MacHu-GWU / uszipcode-project

USA zipcode programmable database, includes up-to-date census and geometry information.
MIT License
231 stars 49 forks source link

Partial results in common_city_list #36

Open abhishekperambai opened 4 years ago

abhishekperambai commented 4 years ago

while trying to query the common_city_list using zipcode, package gives partial results.

Ex: for zipcode 99505 --> common_city_list

search.by_zipcode("99505").to_dict()["common_city_list"]
['Jber', 'Anchorage', 'Fort Richardson', 'Ft Richardso...']
mPyth commented 2 years ago

Among 51 US states (50 states + District of Columbia) there are 665 zip codes with partial field common_city_list (finished with three dots). This is obvious bug.

Here are some of them:

98155: Seattle, Lake Forest Park, Lk Forest Pk, Shorelin...
10591: Tarrytown,N Tarrytown, North Tarrytown, Sleepy Hol...
18424: Gouldsboro, Clifton, Clifton Township, Clifton Twp, ...
26525: Bruceton Mills, Brandonville, Bruceton Mls, Cuzzart, Haz...
32081: Ponte Vedra, Ponte Vedra Beach, Tn Of Nocatee, Town O...
41465: Salyersville, Bethanna,Burning Fork, Carver, Cisco, C...

In python file uszipcode/db.py there are reference to used zip code table: http://federalgovernmentzipcodes.us/ . In that table these information are present (in another format).

Zip with the most 'acceptable' cities (aka common_city_list) is 41465 (last from previous list) - there are 31 such cities.
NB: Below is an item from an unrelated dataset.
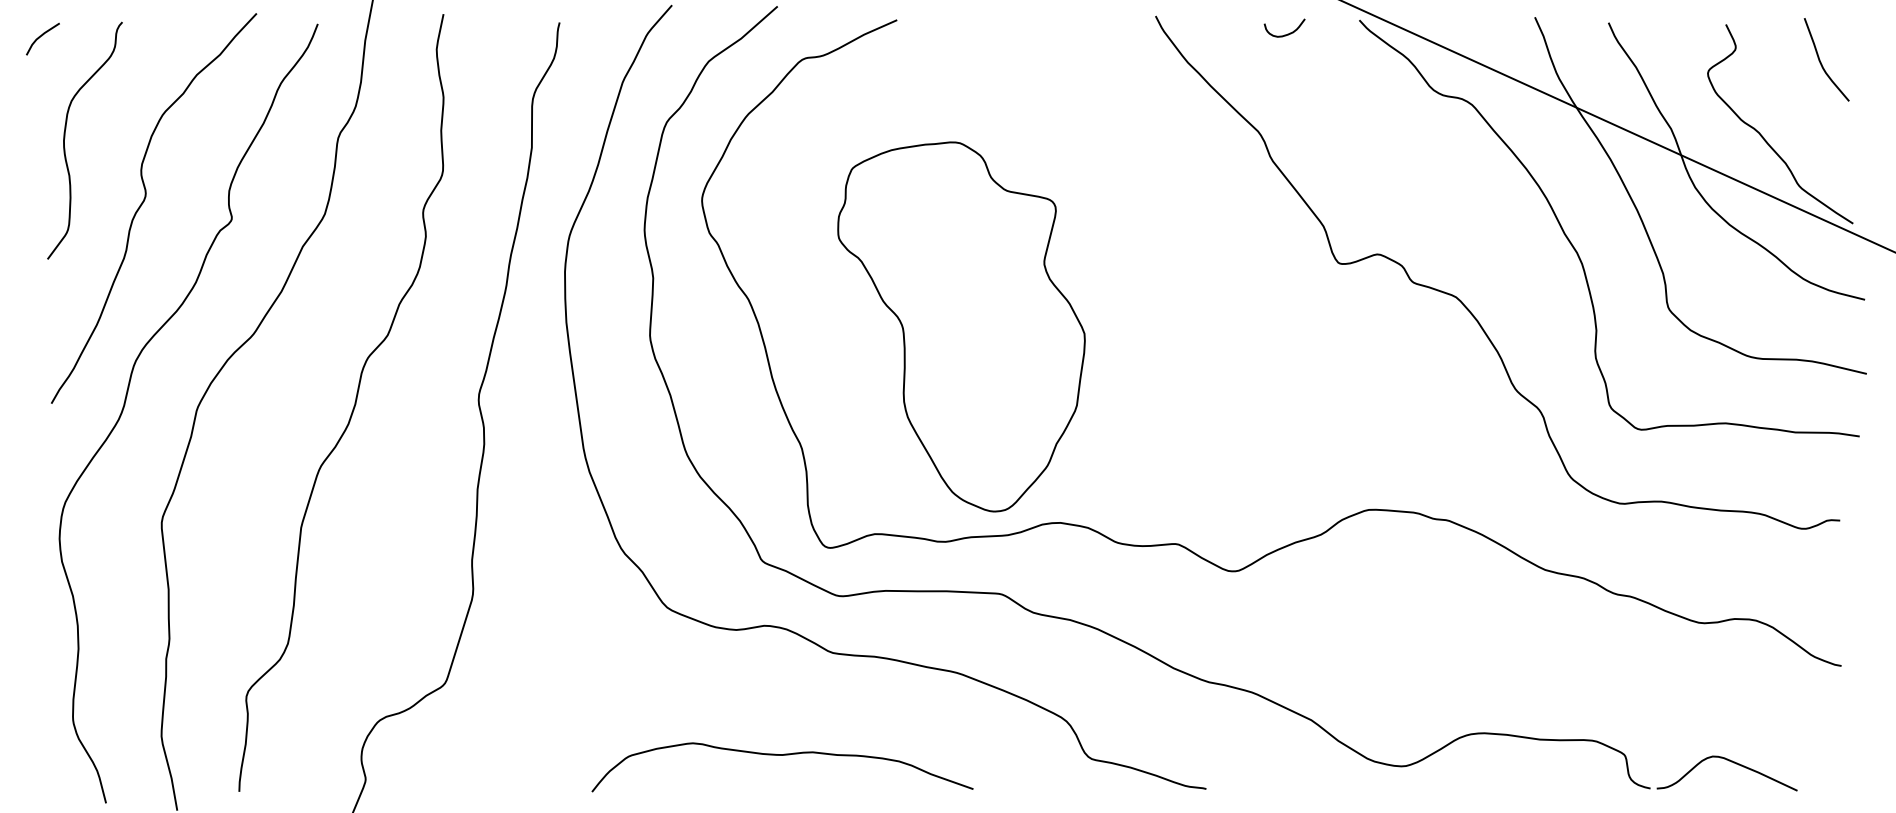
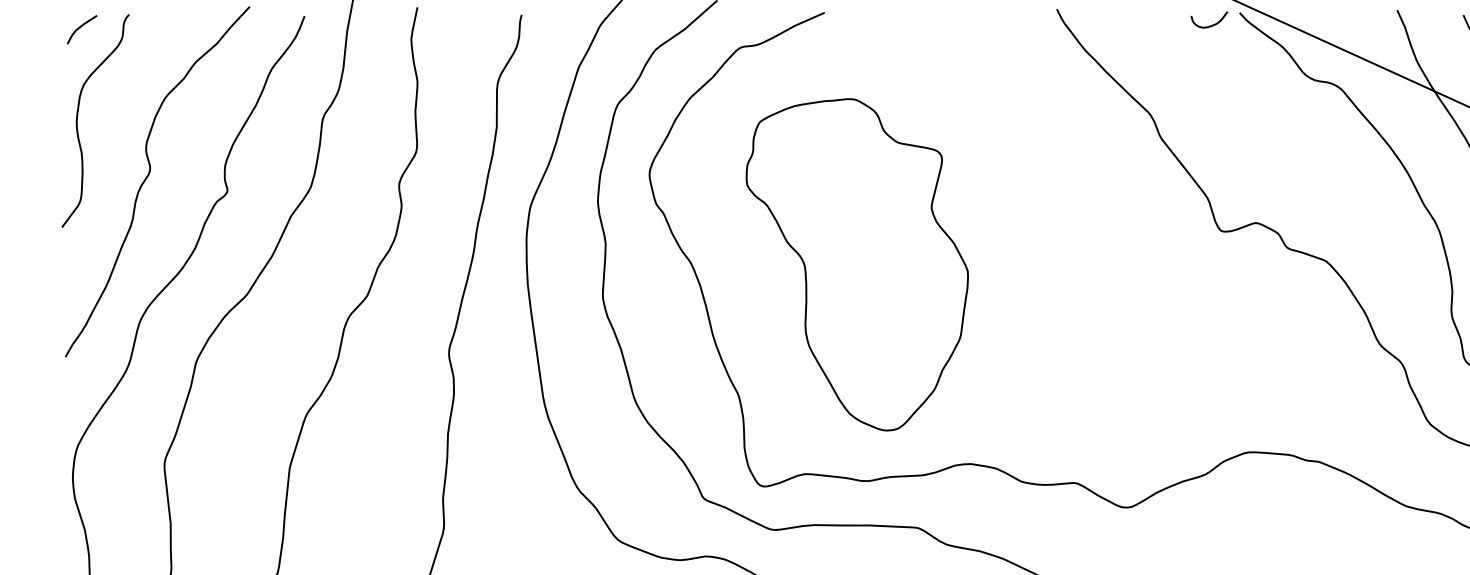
curve: (1287, 33) -> (1211, 24), moved
line: (41, 36) -> (80, 27), moved
part: (961, 326) -> (857, 264), moved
Here are its common_city_list (primary city is Salyersville): Bethanna, Burning Fork, Carver, Cisco, Conley, Cutuno, Cyrus, Duco, Edna, Elsie, Ever, Flat Fork, Foraker, Fredville, Fritz, Gapville, Gifford, Hager, Harper, Hendricks, Ivyton, Lickburg, Logville, Maggard, Marshallville, Mashfork, Seitz, Stella, Sublett, Swampton, Wonnie. Interesting fact is that each of these 31 cities represent valuable information, each of them is real village and not dummy abbreviation (in other zip codes half of them are unusable abbreviations).

Problems with mentioned table (http://federalgovernmentzipcodes.us/): * it contains 64 ZIP codes less than uszipcode * precision of longitude and latitude in both databases has precision of only 1/100 of the degree which is 1000m in Florida and 750m in North Dakota (in longitude direction).